## Directive
Report each line of the data that has "macros" somewhere in it.

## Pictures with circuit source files
==========

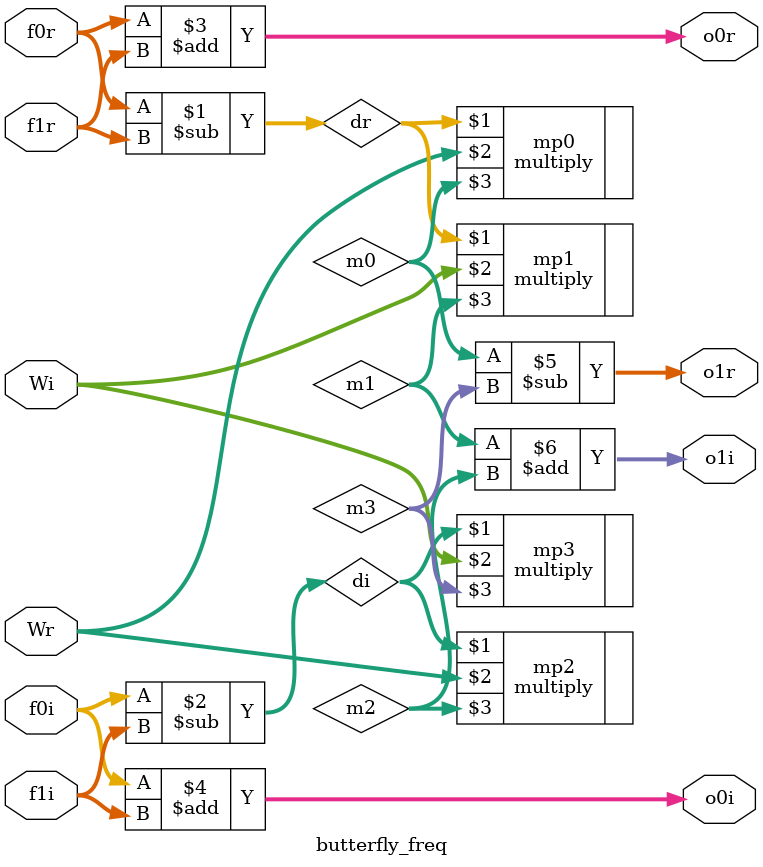
<source format=v>
`timescale 1ns / 1ps

module butterfly_time(
Fer,	// Real part of the even input.
Fei,	// Imag part of the even input.
For,	// Real part of the odd input.
Foi,	// Imag part of the odd input.
Wr,		// Real part of the weight input.
Wi,		// Imag part of the weight input.
o0r,	// Real part of output 0.
o0i,	// Imag part of output 0.
o1r,	// Real part of output 1.
o1i		// Imag part of output 1.
    );

parameter width=8;
parameter decimal=4;

input[width-1:0] Fer,Fei,For,Foi,Wr,Wi;
output[width-1:0] o0r,o0i,o1r,o1i;

wire[7:0] m0,m1,m2,m3,mr,mi;
// multiplication of complex numbers: m = Fo*W 
multiply #(.width(width),.decimal(decimal)) mp0(For,Wr,m0);
multiply #(.width(width),.decimal(decimal)) mp1(For,Wi,m1);
multiply #(.width(width),.decimal(decimal)) mp2(Foi,Wr,m2);
multiply #(.width(width),.decimal(decimal)) mp3(Foi,Wi,m3);

assign mr=m0-m3;
assign mi=m1+m2;

assign o0r=Fer+mr;
assign o0i=Fei+mi;

assign o1r=Fer-mr;
assign o1i=Fei-mi;

endmodule


module butterfly_freq(
f0r,	// Real part of input 0.
f0i,	// Imag part of input 0.
f1r,	// Real part of input 1.
f1i,	// Imag part of input 1.
Wr,		// Real part of the weight input.
Wi,		// Imag part of the weight input.
o0r,	// Real part of output 0.
o0i,	// Imag part of output 0.
o1r,	// Real part of output 1.
o1i		// Imag part of output 1.
    );

parameter width=8;
parameter decimal=4;

input[width-1:0] f0r,f0i,f1r,f1i,Wr,Wi;
output[width-1:0] o0r,o0i,o1r,o1i;

// Start of your code
wire[7:0] dr,di,m0,m1,m2,m3;
assign dr = f0r - f1r;
assign di = f0i - f1i;

multiply #(.width(width),.decimal(decimal)) mp0(dr,Wr,m0);
multiply #(.width(width),.decimal(decimal)) mp1(dr,Wi,m1);
multiply #(.width(width),.decimal(decimal)) mp2(di,Wr,m2);
multiply #(.width(width),.decimal(decimal)) mp3(di,Wi,m3);

assign o0r = f0r + f1r;
assign o0i = f0i + f1i;

assign o1r = m0 - m3;
assign o1i = m1 + m2;
// End of your code

endmodule

</source>
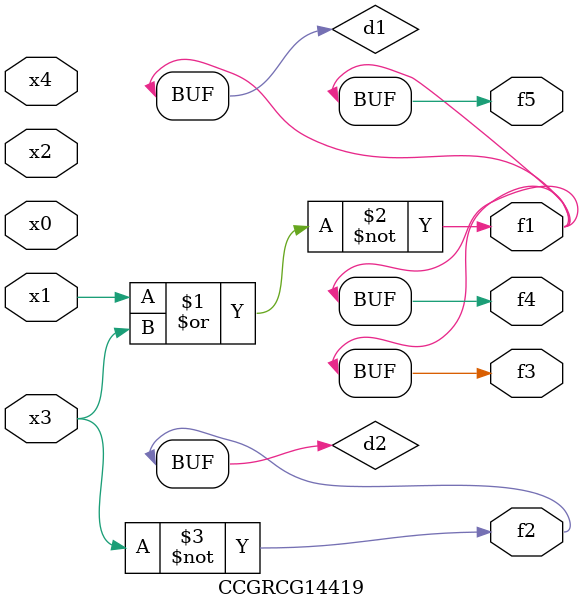
<source format=v>
module CCGRCG14419(
	input x0, x1, x2, x3, x4,
	output f1, f2, f3, f4, f5
);

	wire d1, d2;

	nor (d1, x1, x3);
	not (d2, x3);
	assign f1 = d1;
	assign f2 = d2;
	assign f3 = d1;
	assign f4 = d1;
	assign f5 = d1;
endmodule

</source>
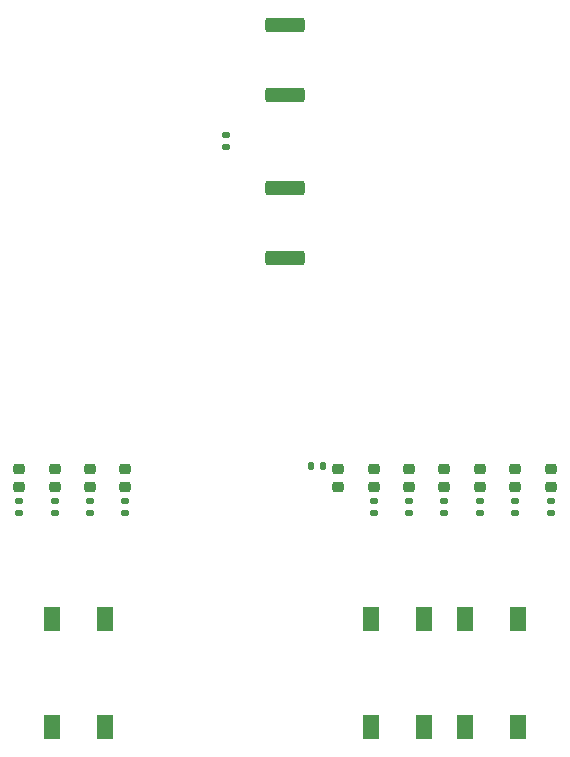
<source format=gbp>
G04 #@! TF.GenerationSoftware,KiCad,Pcbnew,7.0.8-7.0.8~ubuntu22.04.1*
G04 #@! TF.CreationDate,2023-11-30T18:16:29+01:00*
G04 #@! TF.ProjectId,LibreCAL,4c696272-6543-4414-9c2e-6b696361645f,B*
G04 #@! TF.SameCoordinates,Original*
G04 #@! TF.FileFunction,Paste,Bot*
G04 #@! TF.FilePolarity,Positive*
%FSLAX46Y46*%
G04 Gerber Fmt 4.6, Leading zero omitted, Abs format (unit mm)*
G04 Created by KiCad (PCBNEW 7.0.8-7.0.8~ubuntu22.04.1) date 2023-11-30 18:16:29*
%MOMM*%
%LPD*%
G01*
G04 APERTURE LIST*
G04 Aperture macros list*
%AMRoundRect*
0 Rectangle with rounded corners*
0 $1 Rounding radius*
0 $2 $3 $4 $5 $6 $7 $8 $9 X,Y pos of 4 corners*
0 Add a 4 corners polygon primitive as box body*
4,1,4,$2,$3,$4,$5,$6,$7,$8,$9,$2,$3,0*
0 Add four circle primitives for the rounded corners*
1,1,$1+$1,$2,$3*
1,1,$1+$1,$4,$5*
1,1,$1+$1,$6,$7*
1,1,$1+$1,$8,$9*
0 Add four rect primitives between the rounded corners*
20,1,$1+$1,$2,$3,$4,$5,0*
20,1,$1+$1,$4,$5,$6,$7,0*
20,1,$1+$1,$6,$7,$8,$9,0*
20,1,$1+$1,$8,$9,$2,$3,0*%
G04 Aperture macros list end*
%ADD10RoundRect,0.250000X1.425000X-0.362500X1.425000X0.362500X-1.425000X0.362500X-1.425000X-0.362500X0*%
%ADD11RoundRect,0.135000X-0.185000X0.135000X-0.185000X-0.135000X0.185000X-0.135000X0.185000X0.135000X0*%
%ADD12RoundRect,0.218750X0.256250X-0.218750X0.256250X0.218750X-0.256250X0.218750X-0.256250X-0.218750X0*%
%ADD13RoundRect,0.140000X-0.560000X0.910000X-0.560000X-0.910000X0.560000X-0.910000X0.560000X0.910000X0*%
%ADD14RoundRect,0.135000X0.135000X0.185000X-0.135000X0.185000X-0.135000X-0.185000X0.135000X-0.185000X0*%
%ADD15RoundRect,0.140000X0.560000X-0.910000X0.560000X0.910000X-0.560000X0.910000X-0.560000X-0.910000X0*%
%ADD16RoundRect,0.135000X0.185000X-0.135000X0.185000X0.135000X-0.185000X0.135000X-0.185000X-0.135000X0*%
G04 APERTURE END LIST*
D10*
G04 #@! TO.C,R9*
X127500000Y-80562500D03*
X127500000Y-74637500D03*
G04 #@! TD*
D11*
G04 #@! TO.C,R22*
X141000000Y-114990000D03*
X141000000Y-116010000D03*
G04 #@! TD*
D12*
G04 #@! TO.C,D1*
X150000000Y-113787500D03*
X150000000Y-112212500D03*
G04 #@! TD*
G04 #@! TO.C,D8*
X138000000Y-113787500D03*
X138000000Y-112212500D03*
G04 #@! TD*
D11*
G04 #@! TO.C,R18*
X111000000Y-114990000D03*
X111000000Y-116010000D03*
G04 #@! TD*
G04 #@! TO.C,R24*
X135000000Y-114990000D03*
X135000000Y-116010000D03*
G04 #@! TD*
D13*
G04 #@! TO.C,SW1*
X139250000Y-124950000D03*
X139250000Y-134050000D03*
X134750000Y-124950000D03*
X134750000Y-134050000D03*
G04 #@! TD*
D12*
G04 #@! TO.C,D10*
X132000000Y-113787500D03*
X132000000Y-112212500D03*
G04 #@! TD*
G04 #@! TO.C,D11*
X135000000Y-113787500D03*
X135000000Y-112212500D03*
G04 #@! TD*
D14*
G04 #@! TO.C,R23*
X130710000Y-112000000D03*
X129690000Y-112000000D03*
G04 #@! TD*
D12*
G04 #@! TO.C,D9*
X141000000Y-113787500D03*
X141000000Y-112212500D03*
G04 #@! TD*
G04 #@! TO.C,D5*
X111000000Y-113787500D03*
X111000000Y-112212500D03*
G04 #@! TD*
D11*
G04 #@! TO.C,R15*
X147000000Y-114990000D03*
X147000000Y-116010000D03*
G04 #@! TD*
G04 #@! TO.C,R19*
X108000000Y-114990000D03*
X108000000Y-116010000D03*
G04 #@! TD*
G04 #@! TO.C,R16*
X144000000Y-114990000D03*
X144000000Y-116010000D03*
G04 #@! TD*
G04 #@! TO.C,R21*
X138000000Y-114990000D03*
X138000000Y-116010000D03*
G04 #@! TD*
G04 #@! TO.C,R20*
X105000000Y-114990000D03*
X105000000Y-116010000D03*
G04 #@! TD*
D15*
G04 #@! TO.C,SW3*
X107750000Y-134050000D03*
X107750000Y-124950000D03*
X112250000Y-134050000D03*
X112250000Y-124950000D03*
G04 #@! TD*
D11*
G04 #@! TO.C,R17*
X114000000Y-114990000D03*
X114000000Y-116010000D03*
G04 #@! TD*
G04 #@! TO.C,R14*
X150000000Y-114990000D03*
X150000000Y-116010000D03*
G04 #@! TD*
D12*
G04 #@! TO.C,D6*
X108000000Y-113787500D03*
X108000000Y-112212500D03*
G04 #@! TD*
D10*
G04 #@! TO.C,R8*
X127500000Y-94362500D03*
X127500000Y-88437500D03*
G04 #@! TD*
D12*
G04 #@! TO.C,D3*
X144000000Y-113787500D03*
X144000000Y-112212500D03*
G04 #@! TD*
G04 #@! TO.C,D2*
X147000000Y-113787500D03*
X147000000Y-112212500D03*
G04 #@! TD*
D16*
G04 #@! TO.C,TH1*
X122500000Y-85010000D03*
X122500000Y-83990000D03*
G04 #@! TD*
D15*
G04 #@! TO.C,SW2*
X142750000Y-134050000D03*
X142750000Y-124950000D03*
X147250000Y-134050000D03*
X147250000Y-124950000D03*
G04 #@! TD*
D12*
G04 #@! TO.C,D7*
X105000000Y-113787500D03*
X105000000Y-112212500D03*
G04 #@! TD*
G04 #@! TO.C,D4*
X114000000Y-113787500D03*
X114000000Y-112212500D03*
G04 #@! TD*
M02*

</source>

==========

## Response to the exercise
G04 Aperture macros list*
G04 Aperture macros list end*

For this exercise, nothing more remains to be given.